Hey, Hollywood is giving us what we want (whioch we vote for with our wallets). Most of these old shows have built in audiences that wnat to see the updates and they do well, both in theatrical release as well as DVD sales. Why bother building awareness of a new concept when you have demand pent up ready to go?

I don't say I condone it, I just understand it.......


----------



## Danny R (Jul 5, 2002)

Another favorite of mine for Wonder Woman is Morena Baccarin, best known for her work on _Firefly_.

http://www.imdb.com/gallery/granitz/1481/Events/1481/MorenaBacc_Ausse_541564_400.jpg


----------



## BobMurdoch (Apr 24, 2002)

Hmmmm. Excellent choice. I like her in that, but she seems short to me........

Are there any tall dark haired wrestling divas that might work (forget Chynna....... she's hit wacko jacko territory)? She IS supposed to be able to kick butt as well...........


----------



## Danny R (Jul 5, 2002)

So, is anyone going to go and see this? Opens up tommorrow I believe.

FYI: they didn't remove the flag from the car! yay! But they do have a scene when the Dukes are in Atlanta where the flag is commented on.

I'm still not a big fan of the actors selected. Jessica Simpson just doesn't do it for me. She just looks too fake and plastic in my opinion.

I've decided I'll probably go and watch the film anyway just to see how they portray us Georgians and simply because I was a fan of the original.


----------



## dfergie (Feb 28, 2003)

Probably... daisy dukes no matter who wears um...


----------



## BobMurdoch (Apr 24, 2002)

Perfect debut role for Jessica as she only needs to be eye candy and make double entendres.

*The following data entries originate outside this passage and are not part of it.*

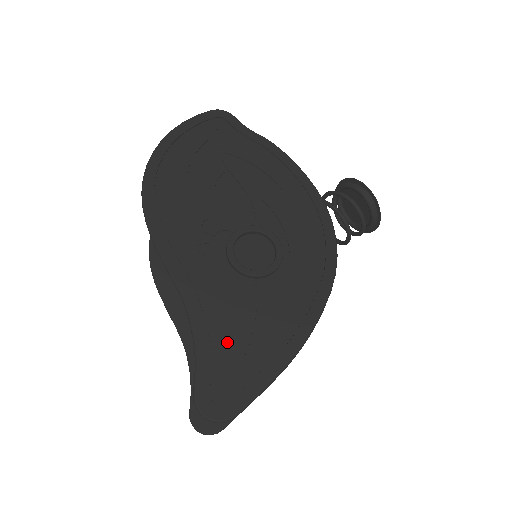
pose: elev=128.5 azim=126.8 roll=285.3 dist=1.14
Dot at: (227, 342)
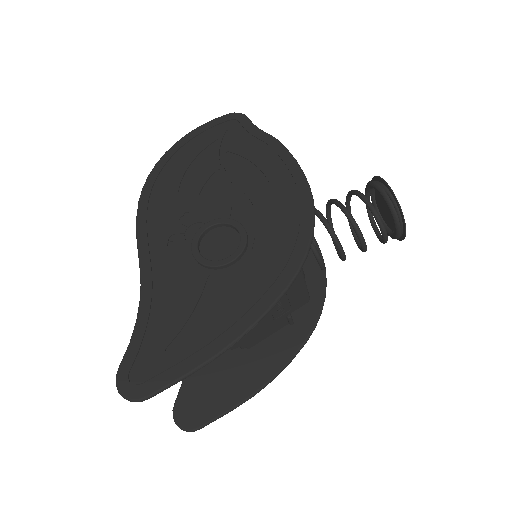
Dot at: (163, 326)
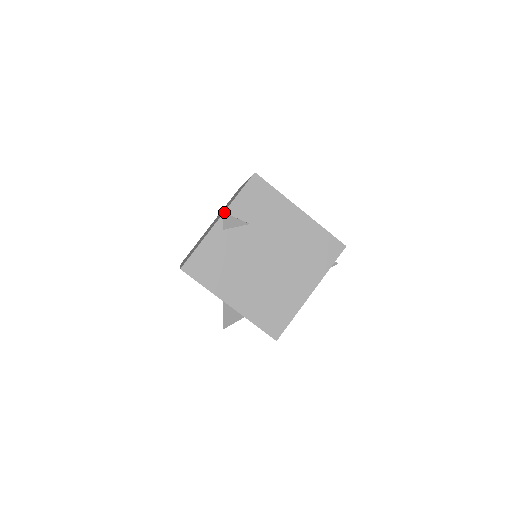
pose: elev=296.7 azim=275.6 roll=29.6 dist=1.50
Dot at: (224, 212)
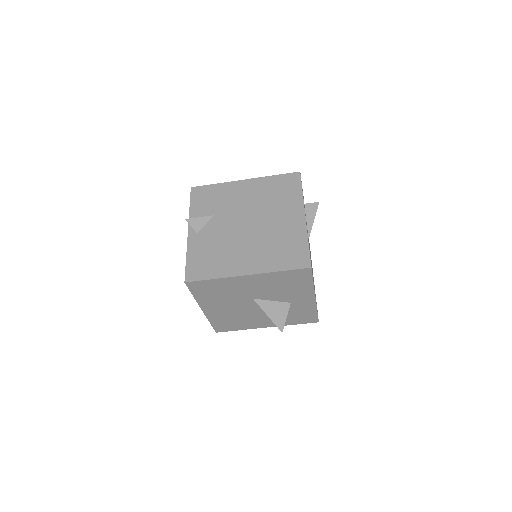
Dot at: (188, 224)
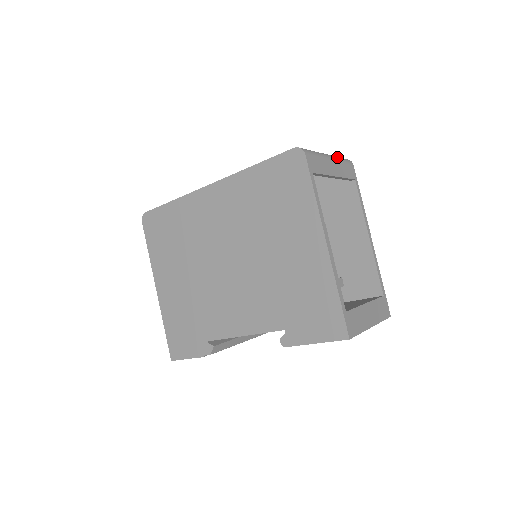
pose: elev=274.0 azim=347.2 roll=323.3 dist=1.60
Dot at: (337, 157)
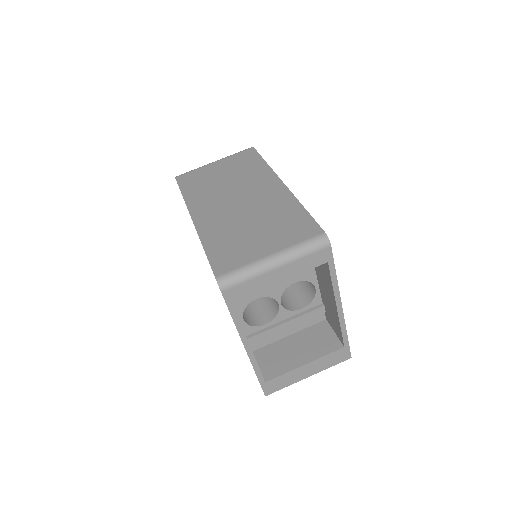
Dot at: (295, 253)
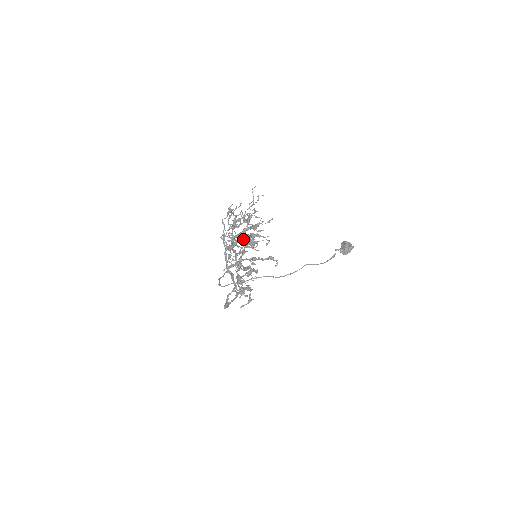
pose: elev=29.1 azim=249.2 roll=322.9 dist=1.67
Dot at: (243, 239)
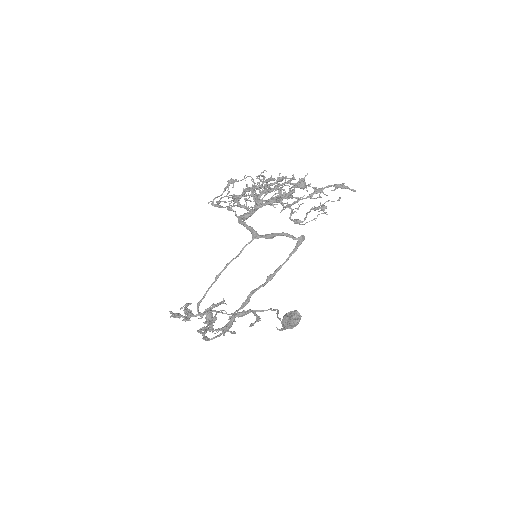
Dot at: occluded
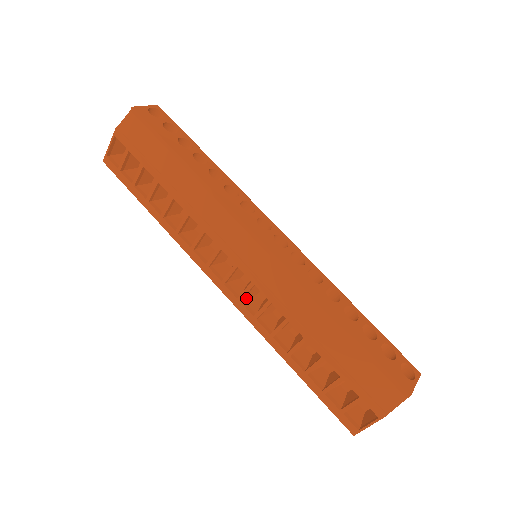
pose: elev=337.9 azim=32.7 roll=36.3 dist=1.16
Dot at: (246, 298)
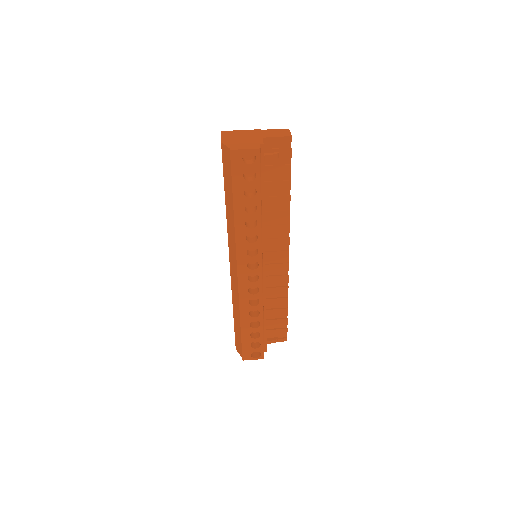
Dot at: occluded
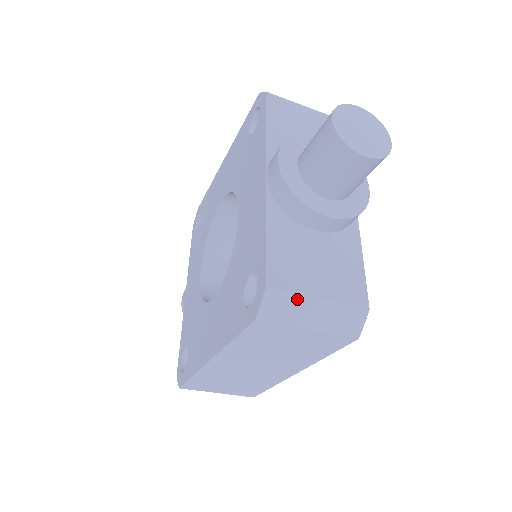
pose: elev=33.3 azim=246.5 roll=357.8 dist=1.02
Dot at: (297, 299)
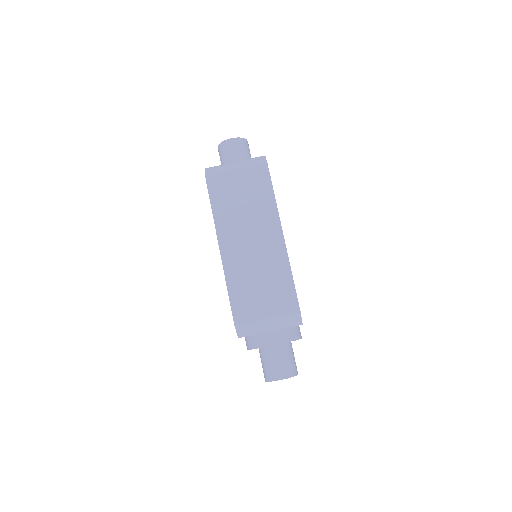
Dot at: (223, 166)
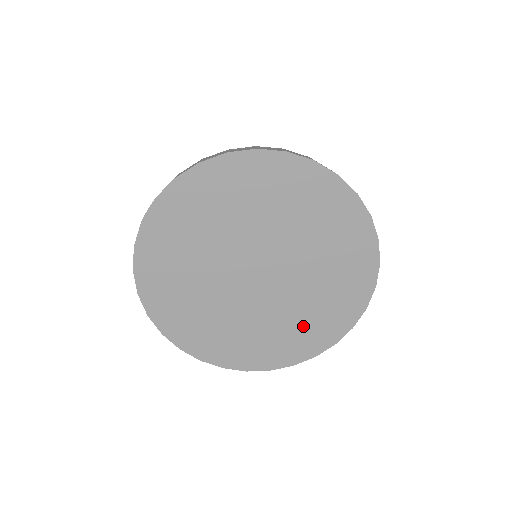
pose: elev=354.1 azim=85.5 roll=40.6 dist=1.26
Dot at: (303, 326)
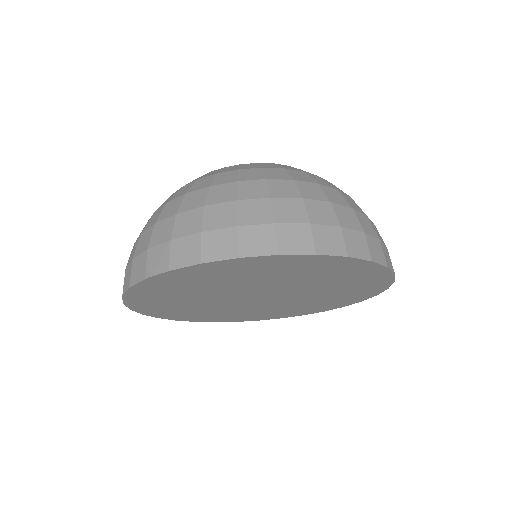
Dot at: (282, 311)
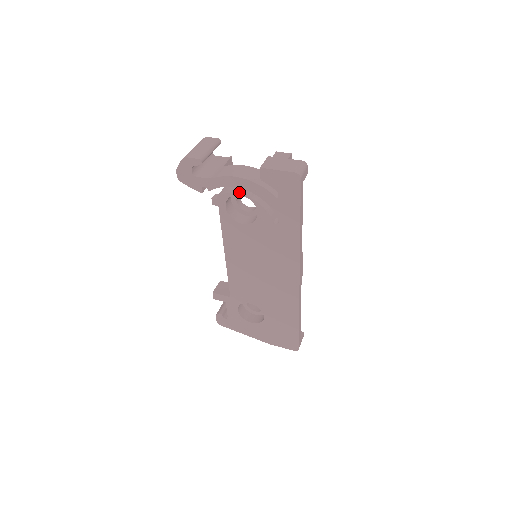
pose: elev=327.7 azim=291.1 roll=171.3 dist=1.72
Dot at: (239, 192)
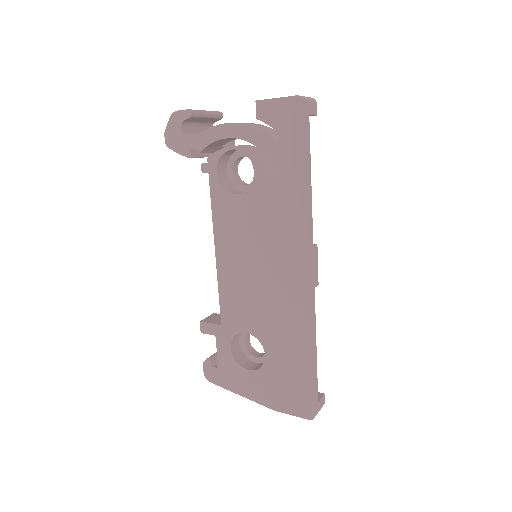
Dot at: occluded
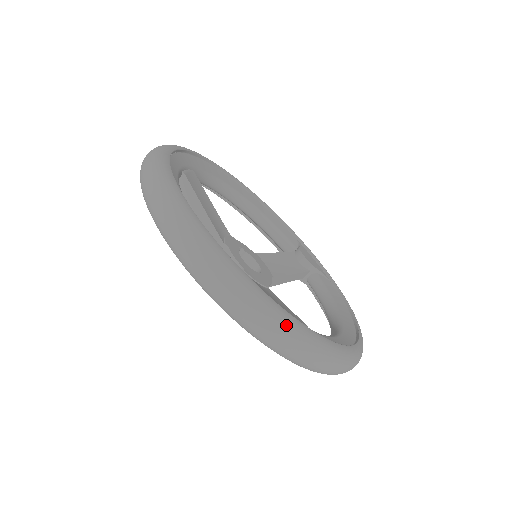
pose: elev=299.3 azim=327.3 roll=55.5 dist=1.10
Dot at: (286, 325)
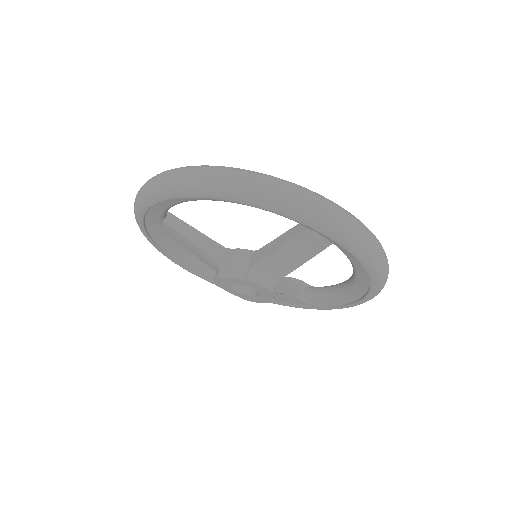
Dot at: (320, 195)
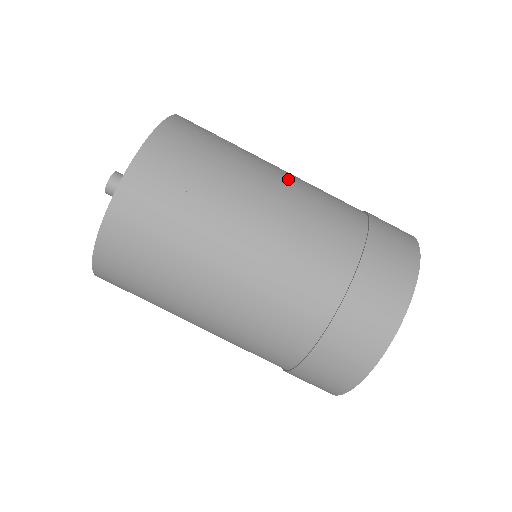
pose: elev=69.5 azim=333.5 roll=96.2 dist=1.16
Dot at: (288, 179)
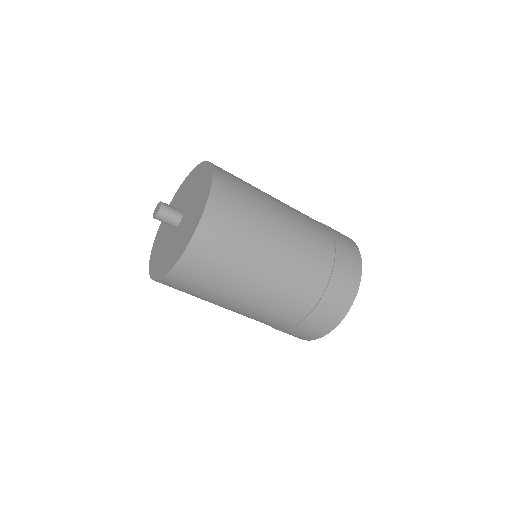
Dot at: (288, 232)
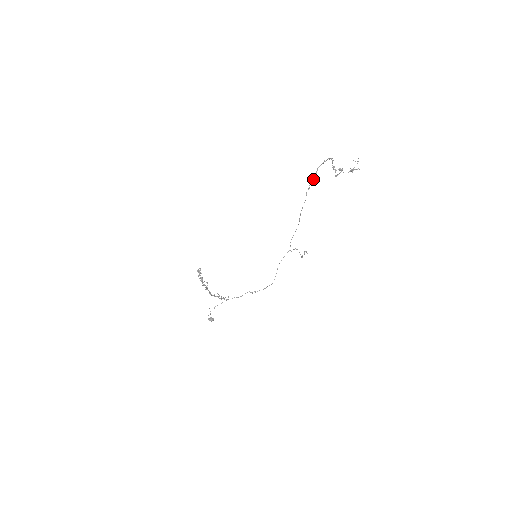
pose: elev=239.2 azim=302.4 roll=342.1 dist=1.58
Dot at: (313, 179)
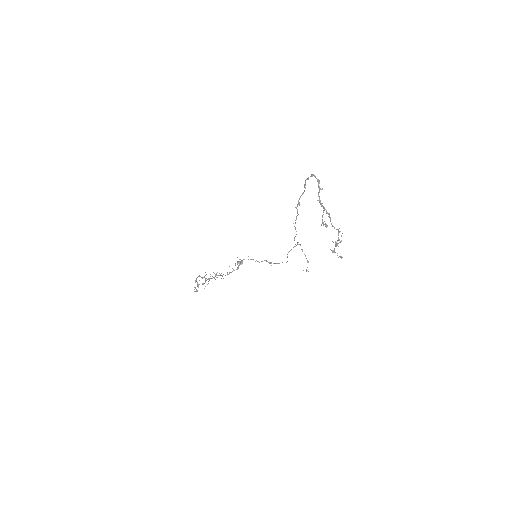
Dot at: (302, 194)
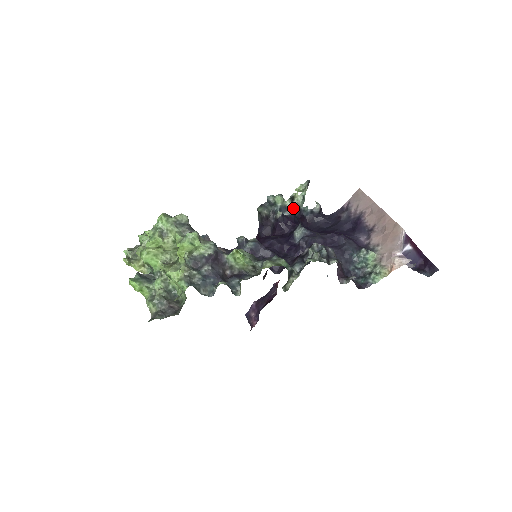
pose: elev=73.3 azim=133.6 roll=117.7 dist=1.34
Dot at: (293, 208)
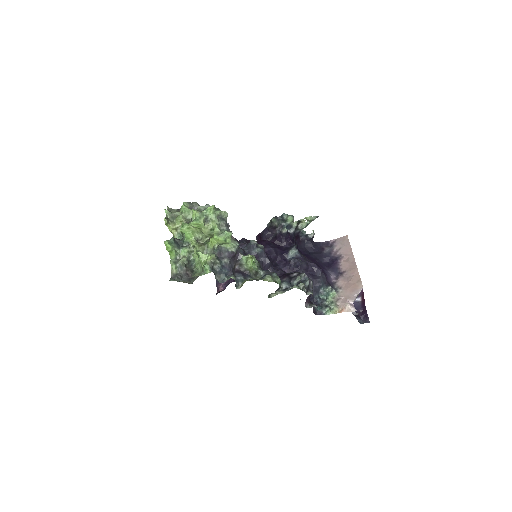
Dot at: (296, 228)
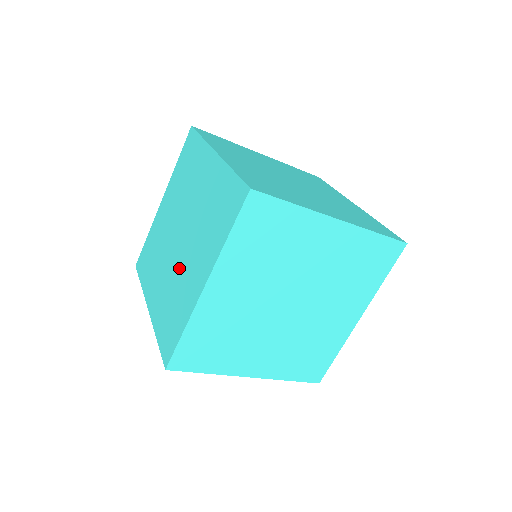
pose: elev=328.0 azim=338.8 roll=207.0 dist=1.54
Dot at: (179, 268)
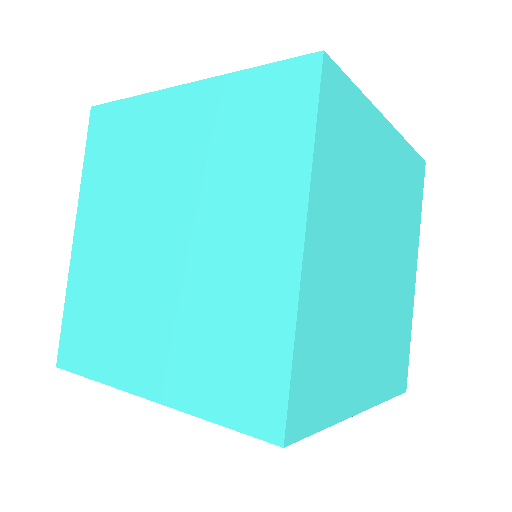
Dot at: (200, 275)
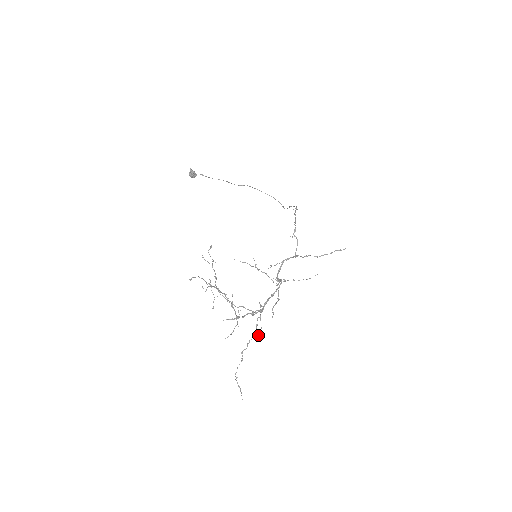
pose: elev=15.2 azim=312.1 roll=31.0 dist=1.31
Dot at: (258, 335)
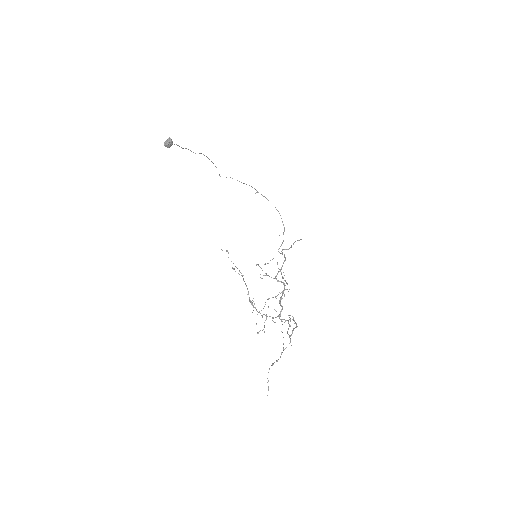
Dot at: occluded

Knoxville and Scott will take Bo and Duke to Jacka-s territory. Since it is a guilty pleasure of mine, I don't think it is a bad thing. I could use a little 70's sex and car chase comedy every now and then....... (Now they just need a catchy song like Jerry Reed's East Bound and Down")


----------



## Chris Blount (Jun 22, 2001)

Ya know, I'm not a big fan of Jessica Simpson but she does look dang hot in this movie. Have you guys seen her latest music video? Nice!

I never really watched the old show but the movie looks like a lot of fun. Will probably see it eventually.


----------



## lazaruspup (Mar 18, 2005)

Saw it this weekend and have to say it's pretty darn funny. Don't expect too much high brow entertainment, but hey, if you go to the movie expecting that, you should be a resident of Hazzard and not watching it. 

I took my parents for my mom's birthday, she's a Willie Nelson fan, so I thought it might be worth a laugh. The interaction between Jessica Simpson and Willie Nelson is great, and Willie's one-liners are priceless.  Burt Reynolds is pretty disappointing, as is the guy who plays Roscoe. Sean WIlliam Scott and Johnny Knoxville make a pretty good comedy team though. I can't stress how much this is NOT the Dukes of Hazzard that we all remember. This is more akin to Joel Schumacher's Batmans or other re-envisionings.

It's worth the 6 bucks to catch a matinee or so. I'll probably pick it up on DVD when it hits just to see the extra goofs at the end again... there is a surprise guest star at the very end of the blooper reel, so make sure to stay put for it. :lol:


----------



## Danny R (Jul 5, 2002)

I saw it over the weekend and definately enjoyed all the Bo and Luke Duke scenes. 

Jessica Simpson was played just for her sex appeal however (which I've never found all that appealing - I've always liked a little brains behind my beauties)

Living in Atlanta, there were some extra laughs for us. The 1st scene here with them being stuck in traffic on the interstate - whole audience erupted in laughter because its so true!

The blooper reel was fun, especially all the failed jumps. Ouch.


----------



## jrjcd (Apr 23, 2002)

i haven't seen dukes(and won't), but isn't roscoe played by swamp dog from "con air"???


----------